Published by Bookouture on July 24, 2018

Pages: 325

Genres: mystery, thriller

Rating: 3 stars

Recommend to fans of: crime thrillers set in the U.K., the balance between police work and family life

Read with: a roast chicken and potato dinner~ appropriately matches the homey feel of the characters’ personal lives

 

Synopsis: 

What if you made one mistake and it came back to kill you? 

Detective Zac Boateng’s old friend, Troy McEwen, is found dead in his home. The official verdict is suicide. But Boateng believes it was murder. And he thinks he might be next on the killer’s list.

If Troy didn’t take his own life, then who did? As he investigates, Boateng discovers a link to an incident from decades earlier. Mistakes were made that day. Lives were lost and secrets kept. Until now…

As more people who were there on that fateful day are found dead, Boateng knows that the killer is closing in on him…

Review: 

Thank you to NetGalley, the author and publisher for a copy of the book. As always, an honest review.

Overall I enjoyed Last Witness, but it didn’t wow me. The premise is cliche, but it works. Supposed suicides that only a few people think might actually be murders. As I have found, cliches are cliches for a reason.

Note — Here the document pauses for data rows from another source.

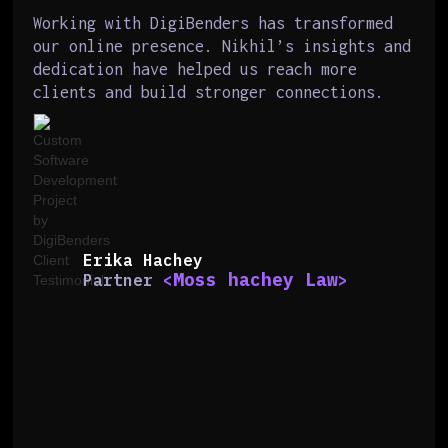
Working with DigiBenders has transformed
our online presence. Nikhil’s insights and
dedication have helped us reach more
clients and build stronger connections.
Erika Hachey
Moss hachey Law
Partner
<
>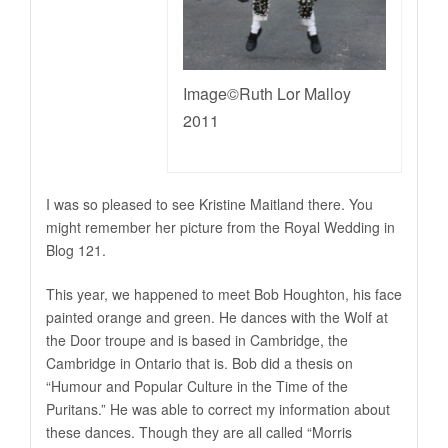
Image©Ruth Lor Malloy
2011
I was so pleased to see Kristine Maitland there. You
might remember her picture from the Royal Wedding in
Blog 121.
This year, we happened to meet Bob Houghton, his face
painted orange and green. He dances with the Wolf at
the Door troupe and is based in Cambridge, the
Cambridge in Ontario that is. Bob did a thesis on
“Humour and Popular Culture in the Time of the
Puritans.” He was able to correct my information about
these dances. Though they are all called “Morris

Because they work. And it does work in this book. The story holds up and generally held my interest throughout. However it took me awhile to be completely pulled into the story. For it to really find it’s footing. I think this might be since the story bounced around a lot at the beginning.

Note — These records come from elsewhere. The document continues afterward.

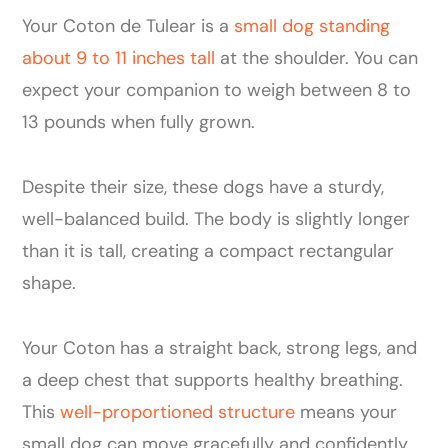
Your Coton de Tulear is a
small dog standing
about 9 to 11 inches tall
at the shoulder. You can
expect your companion to weigh between 8 to
13 pounds when fully grown.
Despite their size, these dogs have a sturdy,
well-balanced build. The body is slightly longer
than it is tall, creating a compact rectangular
shape.
Your Coton has a straight back, strong legs, and
a deep chest that supports healthy breathing.
This
well-proportioned structure
means your
small dog can move gracefully and confidently.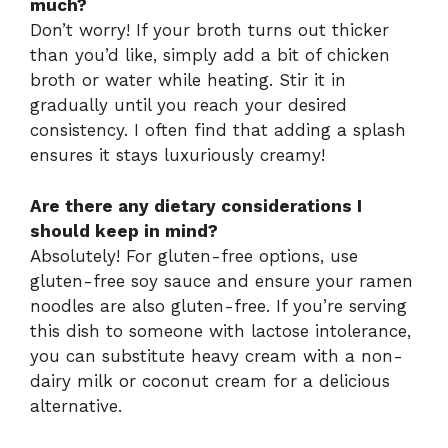
much?
Don’t worry! If your broth turns out thicker
than you’d like, simply add a bit of chicken
broth or water while heating. Stir it in
gradually until you reach your desired
consistency. I often find that adding a splash
ensures it stays luxuriously creamy!
Are there any dietary considerations I
should keep in mind?
Absolutely! For gluten-free options, use
gluten-free soy sauce and ensure your ramen
noodles are also gluten-free. If you’re serving
this dish to someone with lactose intolerance,
you can substitute heavy cream with a non-
dairy milk or coconut cream for a delicious
alternative.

When the book found it’s footing halfway through, I just kept reading to find out who was the killer. I appreciated that both male and female police are represented well. Also, the characters’ family lives are well established and create believable characters. The story still focuses mostly on the mystery, but it’s evident that there’s an entire backstory for all the characters. The author gives them a depth and realness that rounds out the story.

In general, the book has a bit of an unsure start, but comes together to intrigue the reader.

 

What’s the most important aspect of a book for you?